NGANJUK, JAVATIMES - Sebagai bentuk komitmen dalam menghadirkan pelayanan yang semakin mudah, cepat, dan memberikan kepastian kepada Wajib Pajak, Badan Pendapatan Daerah (Bapenda) Kabupaten Nganjuk melaksanakan agenda Forum Konsultasi Publik (FKP) Tahun 2026 bersama para pemangku kepentingan.
Kepala Badan Pendapatan Daerah (Bapenda) Kabupaten Nganjuk, Slamet Basuki menegaskan, optimalisasi Pendapatan Asli Daerah (PAD) tidak dapat dilakukan secara parsial, melainkan wajib melibatkan kolaborasi erat antar sektoral.
Sementara layanan Bapenda ada 6 jenis pelayanan diantaranya :
1. Pajak Bumi dan Bangunan Perdesaan dan Perkotaan (PBB P2),
2. Bea Perolehan Hak atas Tanah dan Bangunan (BPHTB) .
3. Pajak Barang dan Jasa Tertentu (PBJT)
4. Pajak Reklame
5. Pajak Air Tanah
6. Pajak Mineral Bukan Logam dan Batuan (MBLB).
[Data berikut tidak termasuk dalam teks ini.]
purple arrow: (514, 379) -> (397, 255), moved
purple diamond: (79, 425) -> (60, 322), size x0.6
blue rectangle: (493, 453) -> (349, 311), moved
Dari semua layanan tersebut FKP kali ini berfokus pada peningkatan pelayanan SPPT PBB P2 dan BPHTB sebagai salah satu penyumbang Pendapatan Asli Daerah tertinggi di Kabupaten Nganjuk.
"Nantinya dua layanan tersebut, surat tagihannya akan melalui kanal pembayaran digital sebagai bagian dari implementasi Elektronifikasi Transaksi Pemerintah Daerah," ujarnya.
Lanjut Slamet Basuki berharap, melalui integrasi ini, nantinya Pemerintah Kabupaten Nganjuk dapat memperkuat basis data perpajakan sekaligus meningkatkan kepatuhan wajib pajak di wilayahnya.
Selain itu, kualitas pelayanan publik akan lebih cepat dan transparan berbasis digital lebih mampu bermuara pada peningkatan kesejahteraan masyarakat Nganjuk secara menyeluruh.
"Saat ini, kita tidak lagi berada di tahap inisiasi, melainkan sudah dalam tahap digitalisasi. Karena itu, saatnya kita berlari mengejar status Digital Optimal," tegasnya.